White House chief of staff John Kelly took another turn at the press podium to deliver a scathing critique of the lawmaker who listened in on President Donald Trump’s condolence call to a fallen soldier’s wife and the media treatment of it.

“I was stunned when I came to work yesterday morning, and broken-hearted, at what I saw a member of Congress doing,” Kelly told the White House press corps on Thursday.

He was referring to the war of words involving Trump and Congresswoman Frederica Wilson (D-Florida), who told the press about eavesdropping on the president’s call to the family of La David Johnson, an Army Special Forces sergeant recently killed in Niger.

According to Wilson, who listened to the conversation on the speakerphone, Trump told Johnson’s pregnant wife that her husband “knew what he signed up for.” Media reports on Wednesday condemned the remark as disrespectful.

“It stuns me that a member of Congress would have listened to that conversation,” Kelly said. “And I thought, at least that was sacred.”

A retired US Marine Corps general, who lost a son in Afghanistan in 2010, Kelly told reporters about the process of bringing back dead soldiers to the US for burial and the White House process of expressing condolences. Kelly said he personally advised Trump against making the condolence calls, as it is one of the most difficult things anyone can do. Upon hearing that Kelly did not receive a condolence call from President Barack Obama, however, Trump made up his mind and asked for advice how to proceed.

Kelly shared the message he was given, by his friend Joseph Dunford ‒ now chairman of the Joint Chiefs of Staff ‒ about how his son Robert was “doing exactly what he wanted to do” and “knew what he was getting into.”

That was the message Trump communicated to Sergeant Johnson’s widow, Kelly said.
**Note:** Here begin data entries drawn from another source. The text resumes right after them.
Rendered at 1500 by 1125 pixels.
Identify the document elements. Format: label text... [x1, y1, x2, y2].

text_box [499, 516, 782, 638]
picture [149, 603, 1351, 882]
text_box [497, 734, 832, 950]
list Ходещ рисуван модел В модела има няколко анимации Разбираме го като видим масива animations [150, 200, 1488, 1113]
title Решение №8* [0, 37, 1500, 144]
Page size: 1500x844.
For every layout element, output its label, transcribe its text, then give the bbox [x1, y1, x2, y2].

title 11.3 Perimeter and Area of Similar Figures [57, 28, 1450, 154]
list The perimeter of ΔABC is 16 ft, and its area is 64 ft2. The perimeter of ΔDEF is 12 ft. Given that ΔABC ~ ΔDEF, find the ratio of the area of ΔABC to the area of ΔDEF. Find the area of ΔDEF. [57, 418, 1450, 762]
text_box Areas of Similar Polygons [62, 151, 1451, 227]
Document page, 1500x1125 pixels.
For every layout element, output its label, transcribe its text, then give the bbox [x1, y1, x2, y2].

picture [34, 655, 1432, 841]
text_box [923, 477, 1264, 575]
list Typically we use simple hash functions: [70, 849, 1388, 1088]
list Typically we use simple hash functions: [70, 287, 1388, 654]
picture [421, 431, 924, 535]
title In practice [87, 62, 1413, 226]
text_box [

After seeing media reports about the phone call, Kelly said he spent an hour and a half visiting the finest people he knew - among the gravestones at Arlington National Cemetery, “some of whom I put there, for they were doing what I told them to do when they were killed.”

Many things that he considered sacred growing up are not respected any more, the retired general said. “The selfless devotion that brings a man or a woman to die on the battlefield, I just thought that might be sacred.”

Kelly then brought up a 2015 dedication of a FBI building in Miami, Florida, when the same lawmaker spoke “in the long tradition of empty barrels making the most noise.”

He answered only a few questions from the press corps afterward, limiting them to reporters who were either related to, or knew someone who had died in military service.